Life was so much more fun when I was going to break hearts and live forever.
Such is a fool's life.
I'll know more on Thursday when I see the surgeon.
I am trying to get back into reading shape. In grad school, I used to read two or three novels a week. Closely. I mean, I had to pay attention, take notes, etc. That was in addition to the critical articles and handouts. I haven't read like that for a long time now. It has been taking me weeks to finish any novel I start. But I have a stack of books I'm about to tackle. Some are things I need to read again. They aren't called "classics" just because they're old, as they saying goes.
I threw away a lot of my grad school material when I left the factory, but that's o.k. There is plenty of new scholarship to read and either absorb or reject. My own seemed musty anyway.

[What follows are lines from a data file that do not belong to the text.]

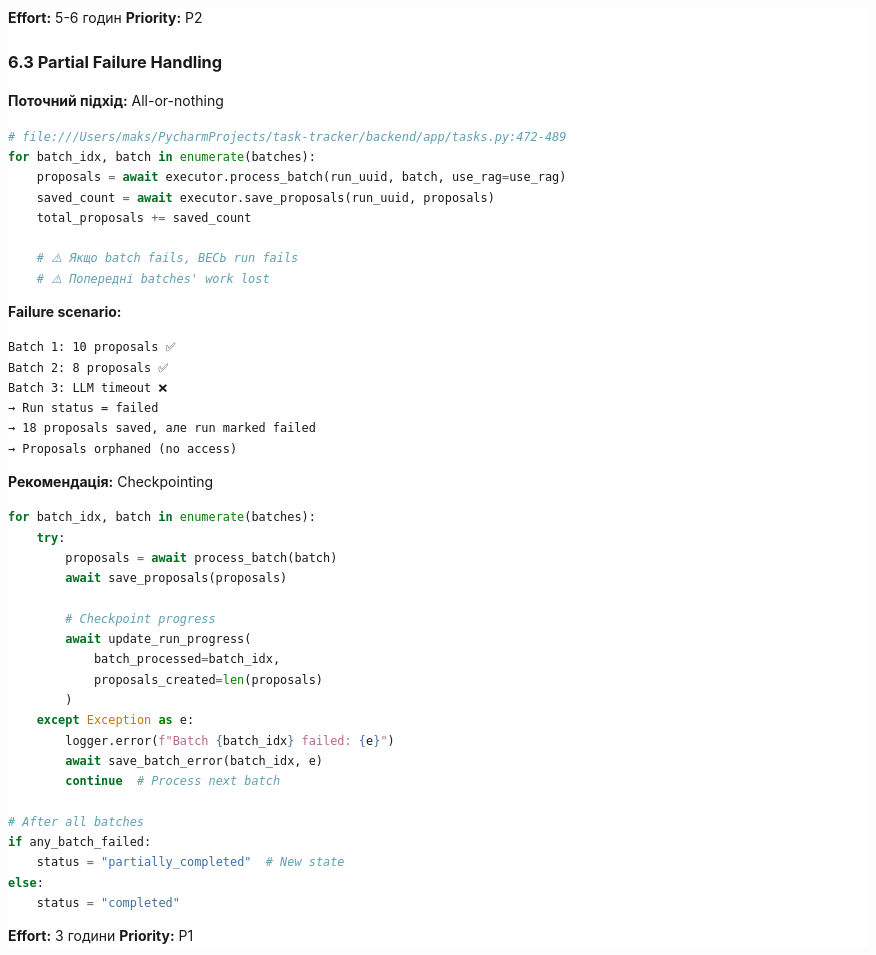 **Effort:** 5-6 годин
**Priority:** P2

### 6.3 Partial Failure Handling

**Поточний підхід:** All-or-nothing

```python
# file:///Users/maks/PycharmProjects/task-tracker/backend/app/tasks.py:472-489
for batch_idx, batch in enumerate(batches):
    proposals = await executor.process_batch(run_uuid, batch, use_rag=use_rag)
    saved_count = await executor.save_proposals(run_uuid, proposals)
    total_proposals += saved_count

    # ⚠️ Якщо batch fails, ВЕСЬ run fails
    # ⚠️ Попередні batches' work lost
```

**Failure scenario:**

```
Batch 1: 10 proposals ✅
Batch 2: 8 proposals ✅
Batch 3: LLM timeout ❌
→ Run status = failed
→ 18 proposals saved, але run marked failed
→ Proposals orphaned (no access)
```

**Рекомендація:** Checkpointing

```python
for batch_idx, batch in enumerate(batches):
    try:
        proposals = await process_batch(batch)
        await save_proposals(proposals)

        # Checkpoint progress
        await update_run_progress(
            batch_processed=batch_idx,
            proposals_created=len(proposals)
        )
    except Exception as e:
        logger.error(f"Batch {batch_idx} failed: {e}")
        await save_batch_error(batch_idx, e)
        continue  # Process next batch

# After all batches
if any_batch_failed:
    status = "partially_completed"  # New state
else:
    status = "completed"
```

**Effort:** 3 години
**Priority:** P1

I remember standing on that stretch of road beside the gray Atlantic on the recently closed but still restricted Naval Base on Key West. I was staying on a sailboat at dock there. This was taken on New Year's Day. I'd spent New Year's Eve with some people I knew, business owners and drug dealers from around the country, drinking expensive liquors and eschewing the endless lines of cocaine that stretched across multiple tables. We ate at an upscale restaurant that overlooked the ocean. A few tables away was the chief of police and his party. At another table was the fire chief. I can barely remember what happened after dinner, though I do know that the chief of police and the fire chief both disappeared with a huge stash of confiscated drugs. This was all happening during the Cuban Flotilla. One of my friends, a Mayoral candidate, got boarded by the Coast Guard in his beautiful wooden sailboat on his way back from Jamaica. They were looking for Cubans. That isn't what they found. These were the Reagan years. His lawyers pushed things down the road for awhile, but eventually he went to prison.
Me? I was an observer of all things. I was thrilled by the danger and adventure and expensive bravado these "characters" evoked. I was but a naif, a wide-eyed observer allowed a peek behind the curtain. I was weighing my possibilities.
Oh, yea. . . that is what I remember, if you care to believe me. . . I was cool like that.